BEGIN AVAILABLE DATA
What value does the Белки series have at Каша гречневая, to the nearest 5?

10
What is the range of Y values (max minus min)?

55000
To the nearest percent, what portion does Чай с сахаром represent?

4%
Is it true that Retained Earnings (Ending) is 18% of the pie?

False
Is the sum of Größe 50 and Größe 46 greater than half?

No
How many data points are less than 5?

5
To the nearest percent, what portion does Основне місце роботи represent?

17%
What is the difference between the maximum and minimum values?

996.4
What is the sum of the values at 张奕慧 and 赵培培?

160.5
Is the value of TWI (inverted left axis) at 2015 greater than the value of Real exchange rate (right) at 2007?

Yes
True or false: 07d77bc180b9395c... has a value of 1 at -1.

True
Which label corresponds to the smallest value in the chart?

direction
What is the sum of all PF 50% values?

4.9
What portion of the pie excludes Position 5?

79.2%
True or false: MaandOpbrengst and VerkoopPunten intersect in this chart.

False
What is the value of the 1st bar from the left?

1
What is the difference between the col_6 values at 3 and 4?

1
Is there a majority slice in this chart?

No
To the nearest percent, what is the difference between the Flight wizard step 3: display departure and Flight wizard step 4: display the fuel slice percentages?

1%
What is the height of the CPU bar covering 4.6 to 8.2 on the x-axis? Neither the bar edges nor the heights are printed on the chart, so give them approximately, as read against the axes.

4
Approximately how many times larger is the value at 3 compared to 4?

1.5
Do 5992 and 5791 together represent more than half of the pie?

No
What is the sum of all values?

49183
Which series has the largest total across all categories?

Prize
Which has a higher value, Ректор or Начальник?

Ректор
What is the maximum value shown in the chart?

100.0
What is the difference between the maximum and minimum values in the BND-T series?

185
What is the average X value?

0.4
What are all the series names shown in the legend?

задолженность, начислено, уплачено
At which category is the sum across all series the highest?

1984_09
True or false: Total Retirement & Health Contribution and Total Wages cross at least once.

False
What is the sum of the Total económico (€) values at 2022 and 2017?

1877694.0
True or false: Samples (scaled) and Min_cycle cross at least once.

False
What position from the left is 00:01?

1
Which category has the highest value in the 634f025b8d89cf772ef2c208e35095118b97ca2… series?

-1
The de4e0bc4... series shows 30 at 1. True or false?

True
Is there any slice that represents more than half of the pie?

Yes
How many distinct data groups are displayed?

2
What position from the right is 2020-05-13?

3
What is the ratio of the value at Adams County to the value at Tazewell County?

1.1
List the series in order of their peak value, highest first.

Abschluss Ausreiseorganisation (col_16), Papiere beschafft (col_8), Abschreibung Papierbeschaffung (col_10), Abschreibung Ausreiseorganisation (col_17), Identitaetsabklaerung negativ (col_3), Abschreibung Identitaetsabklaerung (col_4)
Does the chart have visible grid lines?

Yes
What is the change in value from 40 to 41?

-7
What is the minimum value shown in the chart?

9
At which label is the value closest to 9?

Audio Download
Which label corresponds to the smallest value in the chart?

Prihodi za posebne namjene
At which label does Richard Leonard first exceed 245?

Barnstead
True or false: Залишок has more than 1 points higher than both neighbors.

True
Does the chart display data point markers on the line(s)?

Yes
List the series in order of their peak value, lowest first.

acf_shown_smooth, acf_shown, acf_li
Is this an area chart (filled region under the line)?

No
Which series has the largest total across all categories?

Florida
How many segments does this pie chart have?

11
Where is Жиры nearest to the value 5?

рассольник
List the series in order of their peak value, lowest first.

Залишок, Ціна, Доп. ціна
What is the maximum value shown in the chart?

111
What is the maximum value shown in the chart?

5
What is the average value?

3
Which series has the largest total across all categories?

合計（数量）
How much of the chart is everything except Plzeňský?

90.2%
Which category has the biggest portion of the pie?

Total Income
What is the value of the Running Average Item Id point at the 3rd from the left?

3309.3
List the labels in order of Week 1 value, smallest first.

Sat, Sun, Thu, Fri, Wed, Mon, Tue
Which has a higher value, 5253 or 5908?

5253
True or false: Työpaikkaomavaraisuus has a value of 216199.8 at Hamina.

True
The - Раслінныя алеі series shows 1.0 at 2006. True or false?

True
END AVAILABLE DATA
--- EXERCISE INSTRUCTIONS ---
Rewrite all of the records above, switching "portion" to "share" wherever it appears and leaving everything else unchanged.

--- ANSWER SPACE ---
What value does the Белки series have at Каша гречневая, to the nearest 5?

10
What is the range of Y values (max minus min)?

55000
To the nearest percent, what share does Чай с сахаром represent?

4%
Is it true that Retained Earnings (Ending) is 18% of the pie?

False
Is the sum of Größe 50 and Größe 46 greater than half?

No
How many data points are less than 5?

5
To the nearest percent, what share does Основне місце роботи represent?

17%
What is the difference between the maximum and minimum values?

996.4
What is the sum of the values at 张奕慧 and 赵培培?

160.5
Is the value of TWI (inverted left axis) at 2015 greater than the value of Real exchange rate (right) at 2007?

Yes
True or false: 07d77bc180b9395c... has a value of 1 at -1.

True
Which label corresponds to the smallest value in the chart?

direction
What is the sum of all PF 50% values?

4.9
What share of the pie excludes Position 5?

79.2%
True or false: MaandOpbrengst and VerkoopPunten intersect in this chart.

False
What is the value of the 1st bar from the left?

1
What is the difference between the col_6 values at 3 and 4?

1
Is there a majority slice in this chart?

No
To the nearest percent, what is the difference between the Flight wizard step 3: display departure and Flight wizard step 4: display the fuel slice percentages?

1%
What is the height of the CPU bar covering 4.6 to 8.2 on the x-axis? Neither the bar edges nor the heights are printed on the chart, so give them approximately, as read against the axes.

4
Approximately how many times larger is the value at 3 compared to 4?

1.5
Do 5992 and 5791 together represent more than half of the pie?

No
What is the sum of all values?

49183
Which series has the largest total across all categories?

Prize
Which has a higher value, Ректор or Начальник?

Ректор
What is the maximum value shown in the chart?

100.0
What is the difference between the maximum and minimum values in the BND-T series?

185
What is the average X value?

0.4
What are all the series names shown in the legend?

задолженность, начислено, уплачено
At which category is the sum across all series the highest?

1984_09
True or false: Total Retirement & Health Contribution and Total Wages cross at least once.

False
What is the sum of the Total económico (€) values at 2022 and 2017?

1877694.0
True or false: Samples (scaled) and Min_cycle cross at least once.

False
What position from the left is 00:01?

1
Which category has the highest value in the 634f025b8d89cf772ef2c208e35095118b97ca2… series?

-1
The de4e0bc4... series shows 30 at 1. True or false?

True
Is there any slice that represents more than half of the pie?

Yes
How many distinct data groups are displayed?

2
What position from the right is 2020-05-13?

3
What is the ratio of the value at Adams County to the value at Tazewell County?

1.1
List the series in order of their peak value, highest first.

Abschluss Ausreiseorganisation (col_16), Papiere beschafft (col_8), Abschreibung Papierbeschaffung (col_10), Abschreibung Ausreiseorganisation (col_17), Identitaetsabklaerung negativ (col_3), Abschreibung Identitaetsabklaerung (col_4)
Does the chart have visible grid lines?

Yes
What is the change in value from 40 to 41?

-7
What is the minimum value shown in the chart?

9
At which label is the value closest to 9?

Audio Download
Which label corresponds to the smallest value in the chart?

Prihodi za posebne namjene
At which label does Richard Leonard first exceed 245?

Barnstead
True or false: Залишок has more than 1 points higher than both neighbors.

True
Does the chart display data point markers on the line(s)?

Yes
List the series in order of their peak value, lowest first.

acf_shown_smooth, acf_shown, acf_li
Is this an area chart (filled region under the line)?

No
Which series has the largest total across all categories?

Florida
How many segments does this pie chart have?

11
Where is Жиры nearest to the value 5?

рассольник
List the series in order of their peak value, lowest first.

Залишок, Ціна, Доп. ціна
What is the maximum value shown in the chart?

111
What is the maximum value shown in the chart?

5
What is the average value?

3
Which series has the largest total across all categories?

合計（数量）
How much of the chart is everything except Plzeňský?

90.2%
Which category has the biggest share of the pie?

Total Income
What is the value of the Running Average Item Id point at the 3rd from the left?

3309.3
List the labels in order of Week 1 value, smallest first.

Sat, Sun, Thu, Fri, Wed, Mon, Tue
Which has a higher value, 5253 or 5908?

5253
True or false: Työpaikkaomavaraisuus has a value of 216199.8 at Hamina.

True
The - Раслінныя алеі series shows 1.0 at 2006. True or false?

True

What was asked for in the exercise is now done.